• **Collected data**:
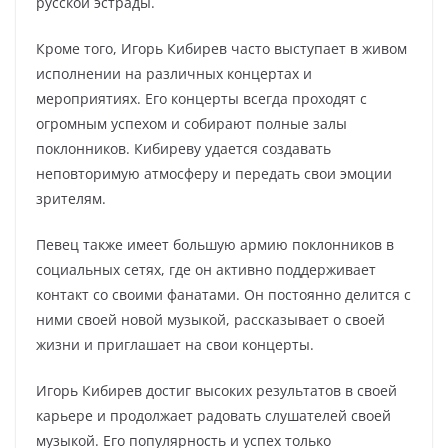
русской эстрады.
Кроме того, Игорь Кибирев часто выступает в живом
исполнении на различных концертах и
мероприятиях. Его концерты всегда проходят с
огромным успехом и собирают полные залы
поклонников. Кибиреву удается создавать
неповторимую атмосферу и передать свои эмоции
зрителям.
Певец также имеет большую армию поклонников в
социальных сетях, где он активно поддерживает
контакт со своими фанатами. Он постоянно делится с
ними своей новой музыкой, рассказывает о своей
жизни и приглашает на свои концерты.
Игорь Кибирев достиг высоких результатов в своей
карьере и продолжает радовать слушателей своей
музыкой. Его популярность и успех только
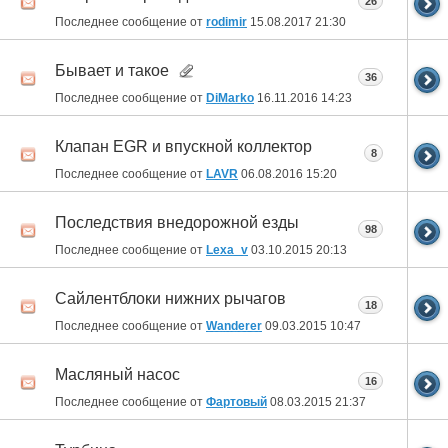
26
Последнее сообщение от
rodimir
15.08.2017
21:30
Бывает и такое
36
Последнее сообщение от
DiMarko
16.11.2016
14:23
Клапан EGR и впускной коллектор
8
Последнее сообщение от
LAVR
06.08.2016
15:20
Последствия внедорожной езды
98
Последнее сообщение от
Lexa_v
03.10.2015
20:13
Сайлентблоки нижних рычагов
18
Последнее сообщение от
Wanderer
09.03.2015
10:47
Масляный насос
16
Последнее сообщение от
Фартовый
08.03.2015
21:37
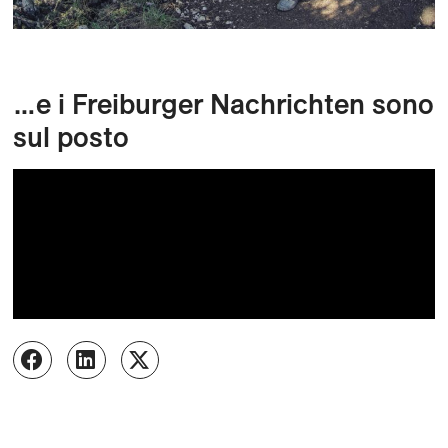
…e i Freiburger Nachrichten sono
sul posto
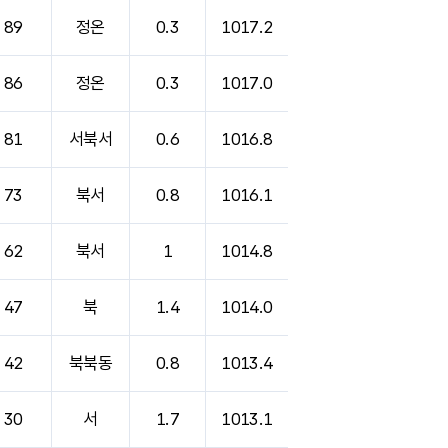
89
정온
0.3
1017.2
86
정온
0.3
1017.0
81
서북서
0.6
1016.8
73
북서
0.8
1016.1
62
북서
1
1014.8
47
북
1.4
1014.0
42
북북동
0.8
1013.4
30
서
1.7
1013.1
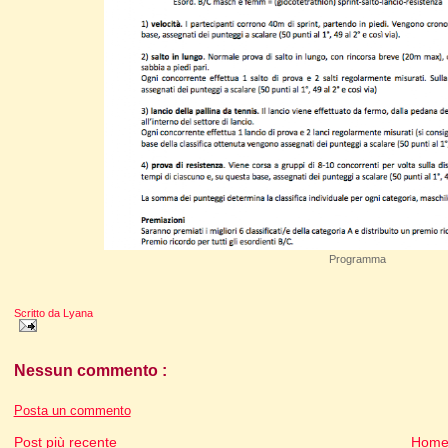
Programma
Scritto da
Lyana
Nessun commento :
Posta un commento
Post più recente
Home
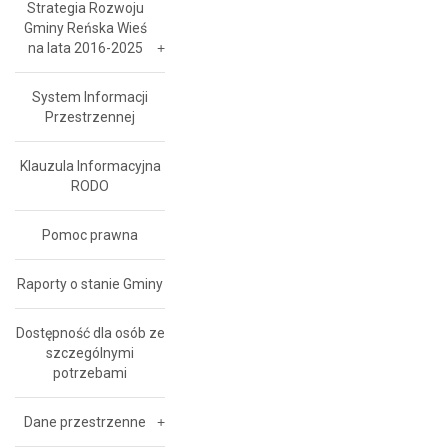
Strategia Rozwoju
Gminy Reńska Wieś
na lata 2016-2025
System Informacji
Przestrzennej
Klauzula Informacyjna
RODO
Pomoc prawna
Raporty o stanie Gminy
Dostępność dla osób ze
szczególnymi
potrzebami
Dane przestrzenne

• **WHAT THIS TASK INVOLVES**:
Scan the data above and copy every line with "Игорь" in it.

• **OUTPUT OF THE TASK**:
Кроме того, Игорь Кибирев часто выступает в живом
Игорь Кибирев достиг высоких результатов в своей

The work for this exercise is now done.